■ Exercise A: In the Rise of the Guardians review, what does Santa activate as the secret distress signal for legendary beings?
■ Exercise B: Print the part of the Rise of the Guardians review that starts at "Friday, November 23, 2012" and ends at "problem at a time.".

■ Page extract:

Showing posts with label Dreamworks. Show all posts
Showing posts with label Dreamworks. Show all posts

Friday, November 23, 2012

The Jack Frost Rises: RISE OF THE GUARDIANS


When it comes to representations of magical legends of childhood, it’s basically Santa Claus or nothing. Rise of the Guardians starts off with a good idea by knocking the jolly old elf down a peg or two by putting him on equal footing with his fictional colleagues: the Easter Bunny, the Sandman, and the Tooth Fairy. The movie imagines them as a sort of holiday-themed supergroup a la The Avengers, using their powers of presents and wonder to protect the children of the world. Would that they could also use their powers to preserve a sense of wonder and fun in this film, but hey, one problem at a time.

At the film’s start, things appear to be relatively peaceful, but soon the apparently long gone Boogeyman appears. He’s gathered some kind of mumbo jumbo ability to convert Sandman’s dream sand into pure nightmare fuel, which leads to some finely animated menace with galloping yellow-eyed sand creatures and roiling seas of black grit. Santa, a burly, tattooed chap with a thick Russian accent activates the Aurora Borealis, which is apparently the secret distress signal for legendary beings. Once assembled, these guardian angels hear from their silent leader, the man on the moon. He signals that the Guardians need a new member to help them save the world’s dreams: Jack Frost.

Frost is a thin, hoodie-wearing scamp who flies around the world spreading cold and snow, touching surfaces with his magic staff that spreads frost in a way reminiscent of the ice-spreading fairies in Fantasia’s Tchaikovsky segment. Though he enjoys bringing slippery ice and snow days to the children of the world, he’s sad that none of them believe in him. When the Guardians show up and ask for his help, he’s reluctant. If you guess that he’ll end up travelling a rough approximation of the hero’s journey from begrudging help to a full-fledged Guardian throughout the course of the movie, you’d be right. This being a rather self-serious, if still determinedly bouncy, fantasy, he’s given the requisite troubled past, though here the twist is that he can’t remember it. (The reveal is one nice card the film has up its sleeve). The plot, adapted from the William Joyce books by playwright David Lindsay-Abaire, becomes a typical clash of good and evil played out thinly, but with some energy.

■ Information supplied:
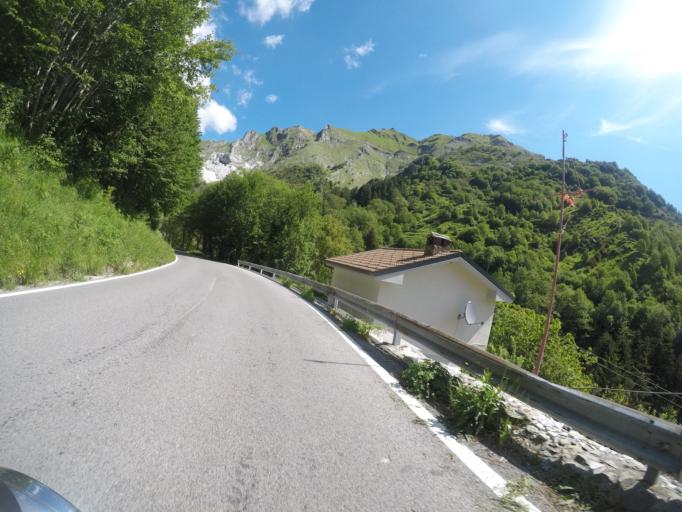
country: IT
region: Tuscany
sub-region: Provincia di Lucca
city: Fontana delle Monache
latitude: 44.0643
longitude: 10.2491
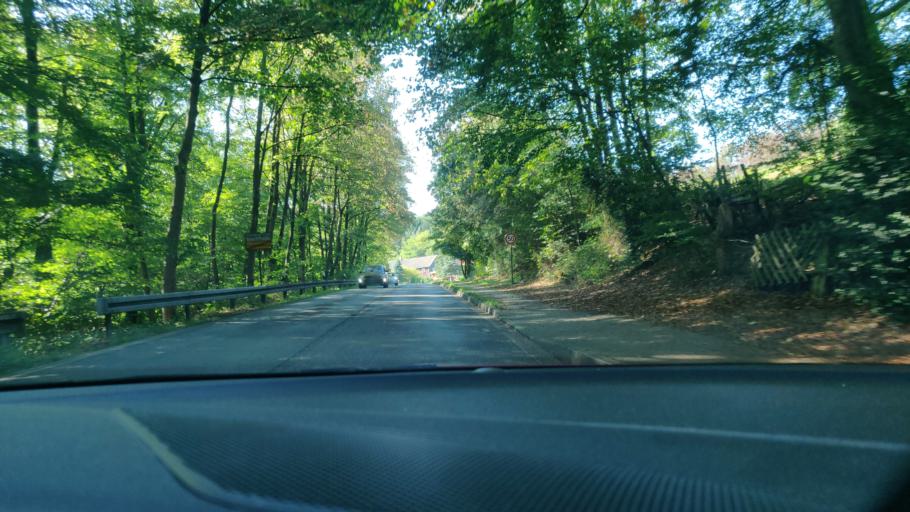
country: DE
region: North Rhine-Westphalia
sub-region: Regierungsbezirk Dusseldorf
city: Velbert
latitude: 51.3482
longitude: 7.0997
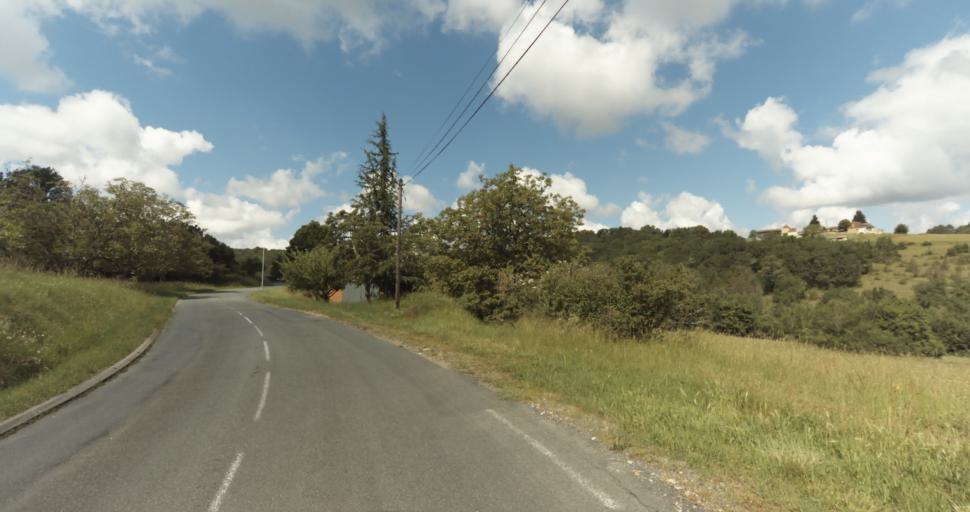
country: FR
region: Aquitaine
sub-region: Departement de la Dordogne
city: Le Bugue
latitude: 44.8263
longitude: 0.8902
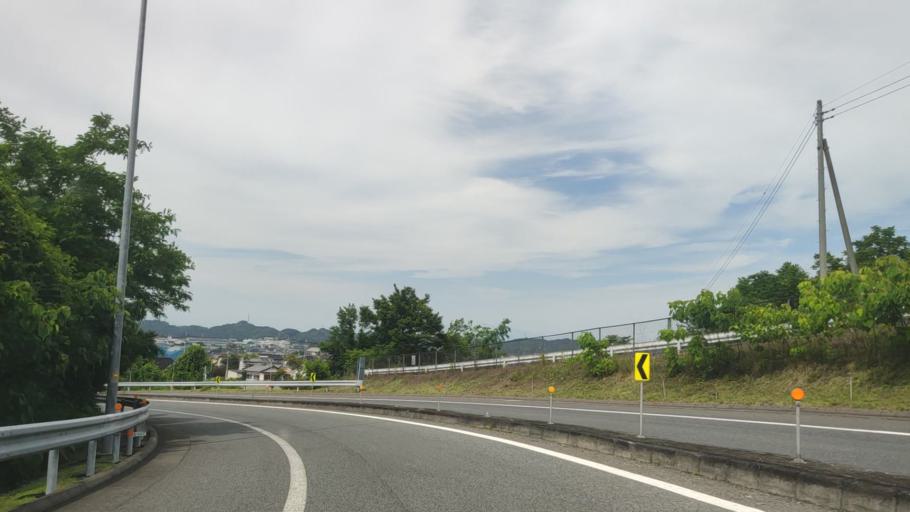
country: JP
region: Gunma
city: Tomioka
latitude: 36.2437
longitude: 138.8942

■ Task response A: The Aurora Borealis.

■ Task response B:
Friday, November 23, 2012

The Jack Frost Rises: RISE OF THE GUARDIANS


When it comes to representations of magical legends of childhood, it’s basically Santa Claus or nothing. Rise of the Guardians starts off with a good idea by knocking the jolly old elf down a peg or two by putting him on equal footing with his fictional colleagues: the Easter Bunny, the Sandman, and the Tooth Fairy. The movie imagines them as a sort of holiday-themed supergroup a la The Avengers, using their powers of presents and wonder to protect the children of the world. Would that they could also use their powers to preserve a sense of wonder and fun in this film, but hey, one problem at a time.